Oyster Virgin

by Tom Z. Spencer

The oyster is the world’s ugliest treat. It’s a chipped up and dirty seashell shaped like a human ear. Inside the shell lies a phlegm-yellow lump.

I’m gigging as a fixer (a driver and local guide) for an effervescent editor of Physiocrat magazine named Rosie. Oysters can clean and filter two gallons of seawater in an hour, she tells me. I love slurping down a heavily-used Brita filter, I answer.

I’m a journalism major, and Rosie is incredible at my least favorite part of the job: pulling strangers aside to talk to them. We’ve been rustling up man-on-the-street interviews all day, and now it’s dinner time.

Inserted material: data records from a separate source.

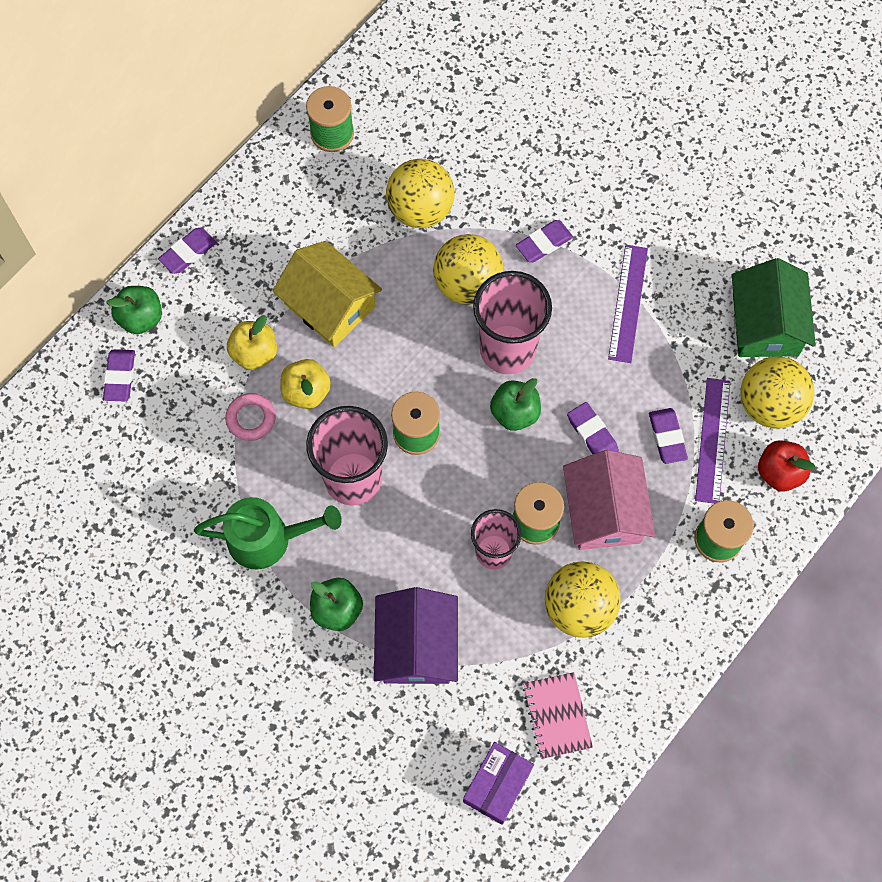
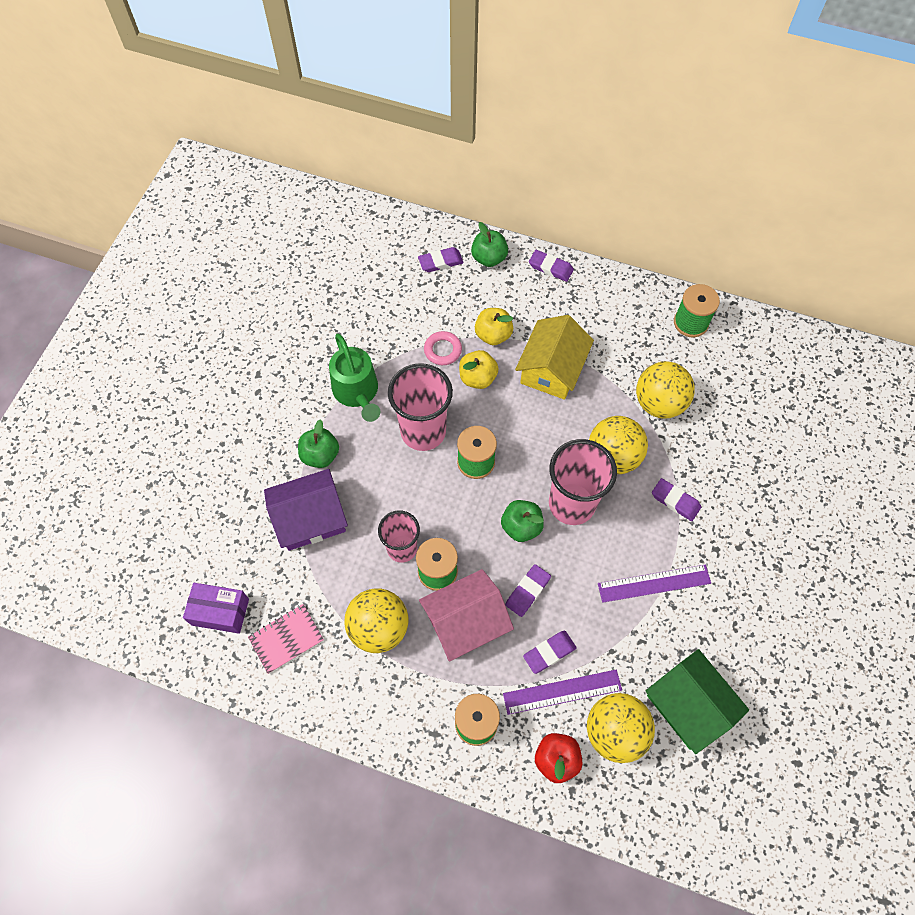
camera: 70 degrees right, 5 degrees down
green house [732,258,816,357] -> green house turned 75 degrees clockwise [646,649,749,754]

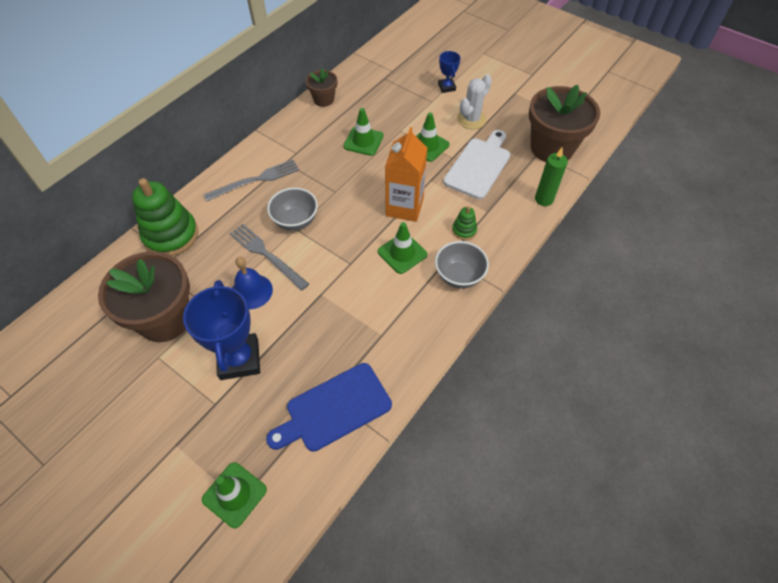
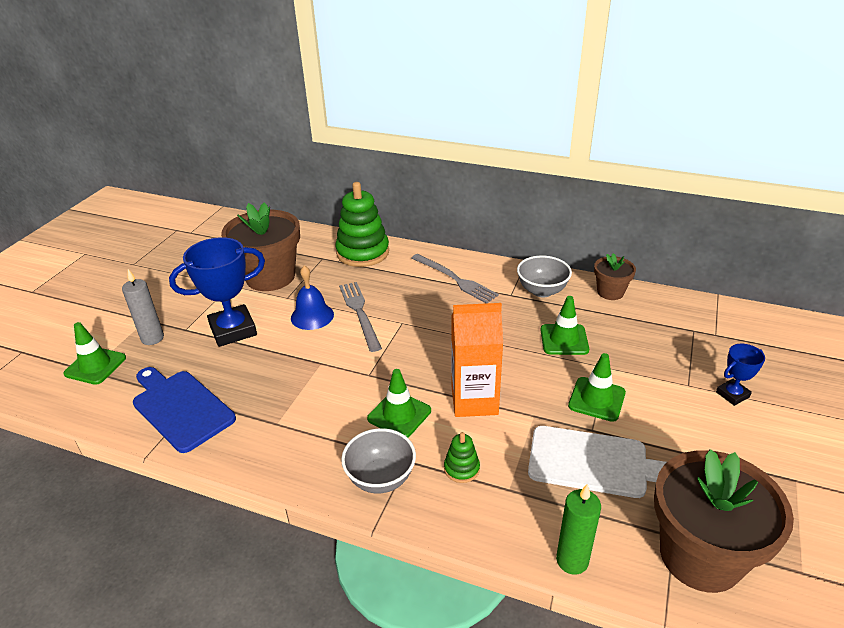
camera: 75 degrees right, 20 degrees down
grey fork [229,224,309,291] -> grey fork turned 45 degrees counterclockwise [339,282,382,352]
grey bowl [267,188,318,231] -> grey bowl moved to [517,256,572,297]
white cactus [457,74,492,129] -> none
none -> grey candle [122,269,164,345]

She loops the bartender into easy banter, and he refills our Riesling with the heavy hand of a happy host. Rosie is dressed in gray jeans and black, roughout, high-heeled boots. She’s wearing an angular black leather jacket with buckles on the shoulders that received more than a few compliments from interviewees throughout the day. It’s a sleek, urban style—it looks like New York City to me.

The wine sounds its upward ripple as it floods her beaded glass. Then mine is refilled—I don’t even have to ask. This is how a pleasant evening is supposed to roll along. We’re in a symphony of chatty laughter and the cling-clang of forks and knives on plates.

Rosie tells me how lucky I am to have grown up eating fresh oysters, being raised on the New England coast.

I answer with a shrug. I’ve never eaten an oyster in my life, but the advice “act like you’ve been there before” keeps looping in my head. Listening to Rosie’s Australian accent, I wonder how she ended up here, on the other side of the globe, when I haven’t even seen my own backyard yet. Yes, it would be good to leave here after graduation.

“Do you like oysters, then?” Rosie asks.

I’m not getting away with acting like this isn’t my first oyster rodeo.

“Never had ‘em,” I admit.

She claps her hands together. “An oyster virgin!” she says.

This catches the ear of the buzzed bartender (also our host and chef)—he raises a sly eyebrow at the two of us and purrs, “Shall I play soft jazz, first?”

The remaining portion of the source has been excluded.